Among patients treated at Mayo Clinic in Minnesota and Wisconsin from Aug. 1 to Dec. 1, 2021, who received bamlanivimab/etesevimab, casirivimab/imdevimab or sotrovimab, 287 patients, or 2.7%, developed severe disease that led to hospitalization, oxygen supplementation or death within 30 days of treatment. The rates of severe disease were 1.2% for patients treated with bamlanivimab/etesevimab, 1.6% for patients with sotrovimab, and 2.9% for casirivimab-imdevimab.
The slightly higher rate of severe outcomes among patients treated with casirivimab/imdevimab may be related to a significantly lower COVID-19 vaccination rate in that group of patients, according to Raymund Razonable, MD, a Mayo Clinic infectious diseases specialist and first author of the study, published in Mayo Clinic Proceedings. Data show that unvaccinated patients are at higher risk of serious disease.
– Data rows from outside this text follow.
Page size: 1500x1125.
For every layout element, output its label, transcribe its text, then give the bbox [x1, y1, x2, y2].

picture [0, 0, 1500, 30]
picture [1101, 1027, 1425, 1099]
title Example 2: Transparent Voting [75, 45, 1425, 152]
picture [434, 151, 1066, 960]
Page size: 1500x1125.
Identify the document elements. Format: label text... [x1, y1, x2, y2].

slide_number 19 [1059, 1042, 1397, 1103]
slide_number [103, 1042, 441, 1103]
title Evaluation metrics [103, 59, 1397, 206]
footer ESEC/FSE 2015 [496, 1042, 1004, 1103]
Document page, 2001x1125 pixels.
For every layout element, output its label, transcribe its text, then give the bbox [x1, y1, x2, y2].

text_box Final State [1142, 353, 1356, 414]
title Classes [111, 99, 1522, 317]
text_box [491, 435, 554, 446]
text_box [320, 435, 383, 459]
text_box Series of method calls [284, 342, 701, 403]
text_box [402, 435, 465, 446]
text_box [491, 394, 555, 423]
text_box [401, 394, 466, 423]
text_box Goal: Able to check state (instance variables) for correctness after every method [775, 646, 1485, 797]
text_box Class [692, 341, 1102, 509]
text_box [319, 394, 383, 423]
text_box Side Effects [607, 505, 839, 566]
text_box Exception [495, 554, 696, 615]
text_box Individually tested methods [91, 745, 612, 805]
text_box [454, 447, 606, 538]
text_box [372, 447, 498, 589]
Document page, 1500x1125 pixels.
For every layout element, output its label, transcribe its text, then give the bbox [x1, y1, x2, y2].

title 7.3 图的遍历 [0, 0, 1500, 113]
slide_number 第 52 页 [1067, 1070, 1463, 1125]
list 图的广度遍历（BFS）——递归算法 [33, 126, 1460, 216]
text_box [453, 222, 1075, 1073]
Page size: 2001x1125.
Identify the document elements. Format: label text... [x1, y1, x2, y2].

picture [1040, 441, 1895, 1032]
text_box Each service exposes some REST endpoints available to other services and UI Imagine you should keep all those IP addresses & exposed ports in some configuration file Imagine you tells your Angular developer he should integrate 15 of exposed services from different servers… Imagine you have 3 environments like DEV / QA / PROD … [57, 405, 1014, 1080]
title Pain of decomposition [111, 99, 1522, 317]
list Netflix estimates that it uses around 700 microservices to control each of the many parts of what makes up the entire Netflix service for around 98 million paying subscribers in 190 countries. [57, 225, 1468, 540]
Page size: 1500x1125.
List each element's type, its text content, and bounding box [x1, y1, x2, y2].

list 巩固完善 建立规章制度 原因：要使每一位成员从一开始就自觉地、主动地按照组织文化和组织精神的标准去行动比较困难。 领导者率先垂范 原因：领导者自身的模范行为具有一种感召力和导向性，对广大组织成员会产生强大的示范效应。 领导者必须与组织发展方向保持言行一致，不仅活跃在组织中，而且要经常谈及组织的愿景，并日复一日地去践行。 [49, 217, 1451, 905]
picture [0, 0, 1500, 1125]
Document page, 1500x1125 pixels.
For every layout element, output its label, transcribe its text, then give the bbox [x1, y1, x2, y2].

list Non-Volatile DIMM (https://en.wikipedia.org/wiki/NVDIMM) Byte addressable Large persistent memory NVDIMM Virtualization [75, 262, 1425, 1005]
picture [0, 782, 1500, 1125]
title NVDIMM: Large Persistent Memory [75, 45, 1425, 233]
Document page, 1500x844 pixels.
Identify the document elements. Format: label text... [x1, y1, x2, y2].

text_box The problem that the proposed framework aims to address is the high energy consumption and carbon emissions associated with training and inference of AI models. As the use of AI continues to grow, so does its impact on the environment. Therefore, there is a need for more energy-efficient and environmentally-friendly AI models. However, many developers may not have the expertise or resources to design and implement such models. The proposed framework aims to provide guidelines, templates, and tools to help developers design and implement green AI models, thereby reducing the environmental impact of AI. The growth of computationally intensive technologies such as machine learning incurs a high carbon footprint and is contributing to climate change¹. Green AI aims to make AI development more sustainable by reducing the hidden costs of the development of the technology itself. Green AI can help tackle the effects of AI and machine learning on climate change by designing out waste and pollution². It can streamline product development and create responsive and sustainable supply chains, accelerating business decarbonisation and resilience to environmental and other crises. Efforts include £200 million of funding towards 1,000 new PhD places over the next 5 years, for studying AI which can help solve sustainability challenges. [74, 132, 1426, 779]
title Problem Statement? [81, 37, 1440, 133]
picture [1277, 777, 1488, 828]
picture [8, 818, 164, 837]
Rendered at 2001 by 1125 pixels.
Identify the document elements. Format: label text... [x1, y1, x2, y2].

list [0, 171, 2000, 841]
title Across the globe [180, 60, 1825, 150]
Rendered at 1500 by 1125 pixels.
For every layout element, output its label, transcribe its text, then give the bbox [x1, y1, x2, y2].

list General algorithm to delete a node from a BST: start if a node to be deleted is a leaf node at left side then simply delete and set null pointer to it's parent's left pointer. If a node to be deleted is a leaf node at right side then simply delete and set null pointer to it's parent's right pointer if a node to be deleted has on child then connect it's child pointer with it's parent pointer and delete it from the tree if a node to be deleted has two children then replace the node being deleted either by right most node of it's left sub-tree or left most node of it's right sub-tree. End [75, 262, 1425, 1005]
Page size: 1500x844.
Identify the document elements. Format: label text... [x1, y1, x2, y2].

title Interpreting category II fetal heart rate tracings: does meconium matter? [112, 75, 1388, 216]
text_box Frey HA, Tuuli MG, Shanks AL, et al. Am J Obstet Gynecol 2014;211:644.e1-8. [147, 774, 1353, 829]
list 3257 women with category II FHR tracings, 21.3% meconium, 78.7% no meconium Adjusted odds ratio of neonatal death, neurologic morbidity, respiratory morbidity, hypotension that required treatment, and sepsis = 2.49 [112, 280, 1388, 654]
ICU admission was comparable among patients treated with the three anti-spike monoclonal antibody products.
"Anti-spike neutralizing monoclonal antibodies are effective in reducing the risk of hospitalization and severe disease due to COVID-19," Razonable says. "The improved clinical outcomes are shown for all three monoclonal antibodies that were used during the delta surge. That surge has passed, and we're now dealing with omicron and its variants. But the lessons learned from the delta experience are still true: Diagnose early, treat early with monoclonal antibodies, and the risk of severe disease will be reduced."
The delta COVID-19 variant is nearly twice as contagious as earlier variants and may cause more severe illness. The greatest risk of transmission is among people who are unvaccinated. People who are fully vaccinated still can be infected and spread the virus to others, though it appears that vaccinated people spread COVID-19 for a shorter period than unvaccinated people do.
Patients in the Mayo Clinic study were not confirmed as having the delta variant, but Razonable says the assumption is that patients were infected with that variant.
"We do not routinely perform genetic testing for all patients but based on tracking by the Centers for Disease Control and Prevention, almost all cases were delta during the study period," he says.
Only patients treated at Mayo Clinic locations in Minnesota and Wisconsin were included in the study. This allowed for more accurate comparison of the three antibody products, given similar circulating variants in those communities.
The specific monoclonal antibody administered to an eligible patient was based only on the product that was available at the infusion facility on the date of treatment. No clinical criteria favored one product over another, and all patients received education about the monoclonal antibody product, the potential benefits and adverse effects, and the investigational status of the drug. The monoclonal antibody product was administered within 10 days of symptom onset.
During the 30 days after monoclonal antibody infusion, most patients who progressed to severe disease were not fully vaccinated. Of the 104 patients who required ICU level of care, 69% were not fully vaccinated. Twenty-five patients died within 30 days after infusion, and all were not fully vaccinated.
The authors note that most patients in the study were non-Hispanic white people who sought care at a large academic medical center. The results may not be generalizable to underrepresented populations.
"Monoclonal antibodies work," says Razonable. "They work best when given early. The most benefit can be gained by people at highest risk of disease progression. The key takeaway for health care professionals and patients is: Test early so we can treat early."